MR DUNSTAN’S OTHER INTERLOCUTORY APPLICATIONS

235    It remains for me to briefly deal with three orders that were sought by Mr Dunstan in an interlocutory application that he filed in apparent response to the respondents’ application for summary judgment. Mr Dunstan’s application for me to recuse myself, which was dismissed, is addressed in a separate judgment: Dunstan v Orr [2022] FCA 1006. Mr Dunstan’s interlocutory application sought three other orders which were to be heard concurrently with the respondents’ summary dismissal application, those orders being: first, that the respondents’ summary dismissal application be summarily dismissed on the basis that it is hopeless, bound to fail and an abuse of process; second, that default judgment be entered against the respondents in this proceeding because they have not filed a defence; and third, that summary judgment be entered in his favour and against the respondents on the basis that the respondents have no reasonable prospects of successfully defending this proceeding.

236    Given the conclusion that I have arrived at concerning the respondents’ application for summary dismissal, these outstanding applications by Mr Dunstan can be dealt with in brief terms. First, given that I have found that the respondents’ application for summary dismissal of the proceeding is meritorious and should be allowed, Mr Dunstan’s contention that the respondents’ application be summarily dismissed because it is hopeless is obviously without merit. Second, having regard to the case management orders that I have made and the fact that summary judgment is to be entered against Mr Dunstan, his application for default judgment is also hopeless and must be dismissed. Third, for essentially the same reasons, Mr Dunstan’s contention that the respondents have no reasonable prospects of successfully defending this proceeding is also hopeless and must be rejected.

237    Accordingly, Mr Dunstan’s application for the orders identified in prayers 4, 5 and 6 of his interlocutory application filed on 20 July 2022 must be dismissed.

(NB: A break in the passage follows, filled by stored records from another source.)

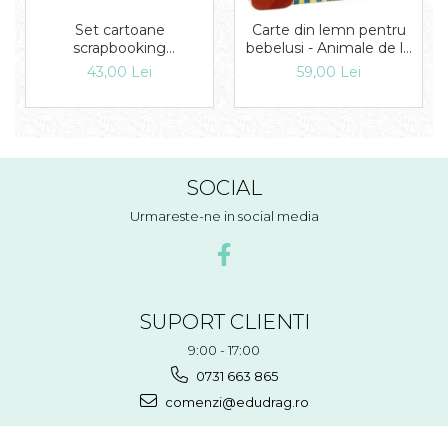
Set cartoane
Carte din lemn pentru
scrapbooking
bebelusi - Animale de la
30,5х30,5cm - Double
zoo, Haba
43,00 Lei
59,00 Lei
Face Christmas
Patchwork
SOCIAL
Urmareste-ne in social media
SUPORT CLIENTI
9:00 - 17:00
0731 663 865
comenzi@edudrag.ro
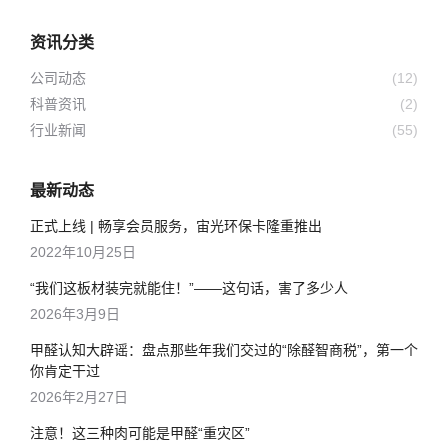
资讯分类
公司动态
(12)
科普资讯
(2)
行业新闻
(55)
最新动态
正式上线 | 畅享会员服务，宙光环保卡隆重推出
2022年10月25日
“我们这板材装完就能住！”——这句话，害了多少人
2026年3月9日
甲醛认知大辟谣：盘点那些年我们交过的“除醛智商税”，第一个
你肯定干过
2026年2月27日
注意！这三种肉可能是甲醛“重灾区”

CONCLUSION AND DISPOSITION

238    Judgment will be entered for the respondents against the applicant pursuant to s 31A of the FCA Act and r 26.01 of the Rules on the basis that there is no reasonable prospect of the applicant successfully prosecuting the proceedings, no reasonable cause of action is disclosed and the proceeding is an abuse of process. Prayers 4, 5 and 6 of the applicant’s interlocutory application filed on 20 July 2022 and the entirety of the applicant’s interlocutory application filed on 8 June 2022 will be dismissed. The applicant should be ordered to pay the respondents’ costs of the proceeding, including the costs of these interlocutory applications.

I certify that the preceding two hundred and thirty-eight (238) numbered paragraphs are a true copy of the Reasons for Judgment of the Honourable Justice Wigney.